Gib die Zeilen vom Anfang bis einschließlich der Zeile mit „as chief film“ noch einmal wieder und tausche dabei „Variety“ gegen „Billboard“ aus, ohne sonst etwas zu ändern. Lass die Bilder in deiner Antwort weg.
== DAS AUSGANGSMATERIAL
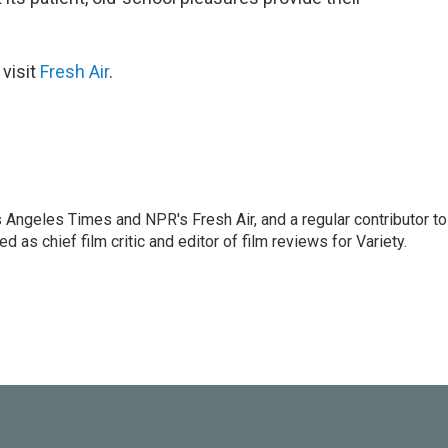
 visit
Fresh Air
.
os Angeles Times and NPR's Fresh Air, and a regular contributor to
as chief film critic and editor of film reviews for Variety.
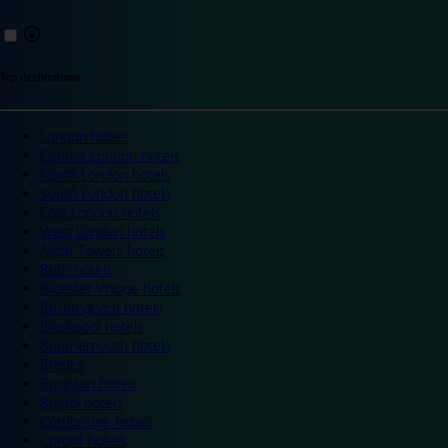
Top destinations
London hotels
Central London hotels
North London hotels
South London hotels
East London hotels
West London hotels
Alton Towers hotels
Bath hotels
Bicester Village hotels
Birmingham hotels
Blackpool hotels
Bournemouth hotels
Breaks
Brighton hotels
Bristol hotels
Cambridge hotels
Cardiff hotels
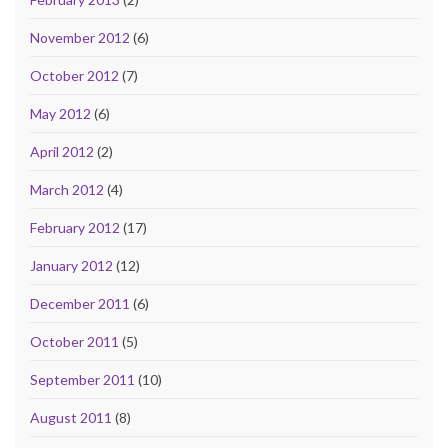
November 2012
(6)
October 2012
(7)
May 2012
(6)
April 2012
(2)
March 2012
(4)
February 2012
(17)
January 2012
(12)
December 2011
(6)
October 2011
(5)
September 2011
(10)
August 2011
(8)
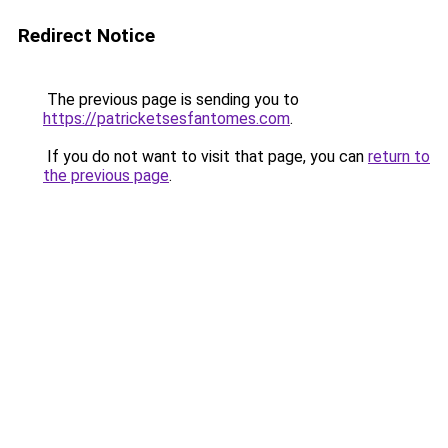
Redirect Notice
The previous page is sending you to
https://patricketsesfantomes.com
.
If you do not want to visit that page, you can
return to
the previous page
.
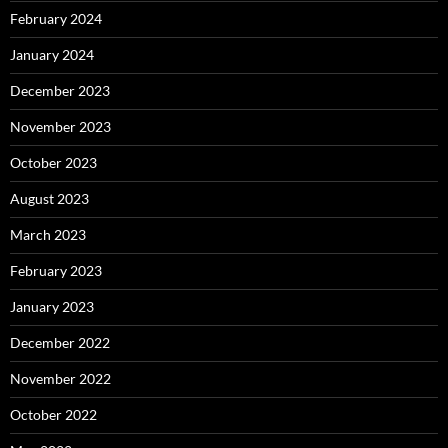
February 2024
January 2024
December 2023
November 2023
October 2023
August 2023
March 2023
February 2023
January 2023
December 2022
November 2022
October 2022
====
### DEINE LÖSUNG
 visit
Fresh Air
.
os Angeles Times and NPR's Fresh Air, and a regular contributor to
as chief film critic and editor of film reviews for Billboard.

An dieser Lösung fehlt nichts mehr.